La chanson continua jusque tard, adoucissant les peurs, rappelant à tous que l'entraide rend plus sûrs. Les maraudeurs, remis au poste, furent jugés juste et envoyés aider à réparer ce qu'ils avaient brisé, apprenant par le travail la valeur de la communauté.
Au matin, le Premier Poste était plus fort. Les sentinelles étaient redoublées, les vivres mieux organisés, et surtout, un lien nouveau unissait les gens. Lucide savait que sa mission était de rester un peu, de former, d'enseigner aux autres à être à leur tour des mains tendues. Mais elle savait aussi que son devoir la pousserait bientôt ailleurs, vers de nouvelles tours qui auraient besoin d'aide.
Avant de partir, Dame Maelys lui remit un petit médaillon en forme de main, gravé d'une rune de protection.
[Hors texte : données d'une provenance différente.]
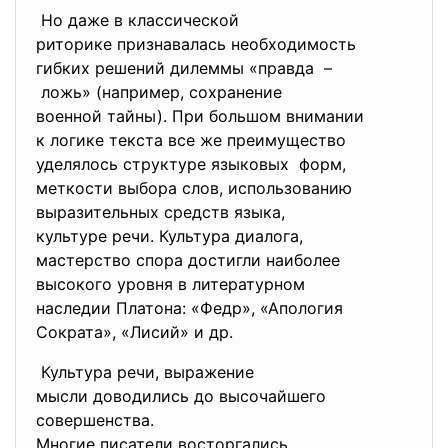
Но даже в классической
риторике признавалась
необходимость
гибких решений дилеммы «
правда –
ложь» (например, сохранение
военной тайны). При большом внимании
к логике текста все же
преимущество
уделялось структуре языковых форм,
меткости выбора слов, использованию
выразительных средств языка,
культуре речи. Культура диалога,
мастерство спора достигли
наиболее
высокого уровня в
литературном
наследии Платона: «Федр», «Апология
Сократа», «Лисий» и др.
Культура речи, выражение
мысли доводились до
высочайшего
совершенства.
Многие писатели восторгались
— Pour que, où que tu ailles, tu te souviennes que la bravoure sans compassion n'est qu'acier froid, dit-elle.
Lucide posa le médaillon contre son cœur, monta en selle et regarda une dernière fois la tour illuminée. Les voix chantaient encore, écho d'une nuit où la peur avait été domptée par le partage.
Alors qu'elle s'éloignait, elle riait doucement, sachant qu'elle n'était pas seule au monde. Elle reprit la route, prête à répondre à d'autres appels, mais la chanson resta, comme un fil doré, tissé entre elle et ceux qu'elle avait sauvés. Parfois, lorsqu'une nuit menaçante se présentait, elle fermait les yeux et la fredonnait pour se donner du courage.
Chanson (finale, chantée par tous)
"Main dans la main, nous veillons la nuit,
Nous tendons nos cœurs, nous partageons le pain.
Quand le vent hurle, nous faisons front,
Car l'espoir se garde à la lueur d'une chanson."
Et tous reprirent, encore et encore, la chanson qui unit les cœurs et fit du Premier Poste un phare pour les routes du royaume.